Along this stretch, I passed Rainbow Spring, which was even bigger than Potaywadjo and almost as good. I spent fifteen minutes relaxing there, guzzling water and watching dark clouds begin to move in from the southwest. It figured. I will probably get a terrible day Monday for my ascent of Katahdin. This nice weather has just been setting me up for a huge disappointment. After all of those miles, I was kind of hoping for fair weather for my big day.
After the spring, the AT continued along the shore, passing Rainbow Lake Camps, the third and final of the three sets of hunting camps which are still on the trail. These are now private cabins of no use to AT hikers. Something big must have been happening there tonight. Numerous float planes were landing on and taking off from the middle of the lake.
At the far end of the lake, the Appalachian Trail climbed a ridge known as the Rainbow Ledges (whoever named all of these places worked that rainbow theme to death, don't you think?). A large burned-over area near the top had good views. Katahdin seemed almost close enough to touch. So did the thick, black clouds drifting sullenly across the sky. My one remaining hope is that it rains tomorrow and gets it all over with before Monday.
As the Appalachian Trail followed a wooded portion of the ridge over some knobs, I spotted moose #5. She was moving so slowly and quietly through the darkening forest below I almost missed her.
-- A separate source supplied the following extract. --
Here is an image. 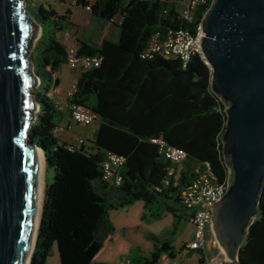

After a long descent, I Arrived at Hurd Brook Lean-to at 6:00. This is the final shelter on the Appalachian Trail, although Baxter State Park rents out similar structures to campers in the two campgrounds through which the trail passes. I read in the register numerous stories about backpackers compelled to climb Katahdin with a screaming dose of the trots after sleeping here, so I boiled all of the water which I consumed tonight, and some extra for the trail tomorrow morning. I still had plenty of Tang left to kill that nasty, ashy boiled-water taste. I also had a pint of good water in my canteen from Rainbow Spring, so I was able to hoist a cup or two of cold Tang with my dinner.
It is K minus two. I remember a dream I had long ago of standing in that campground in Baxter State Park at dusk, gazing up at the fading alpenglow around the summit. Tomorrow evening, perhaps, that vision will come to life. Tomorrow. If the weather improves.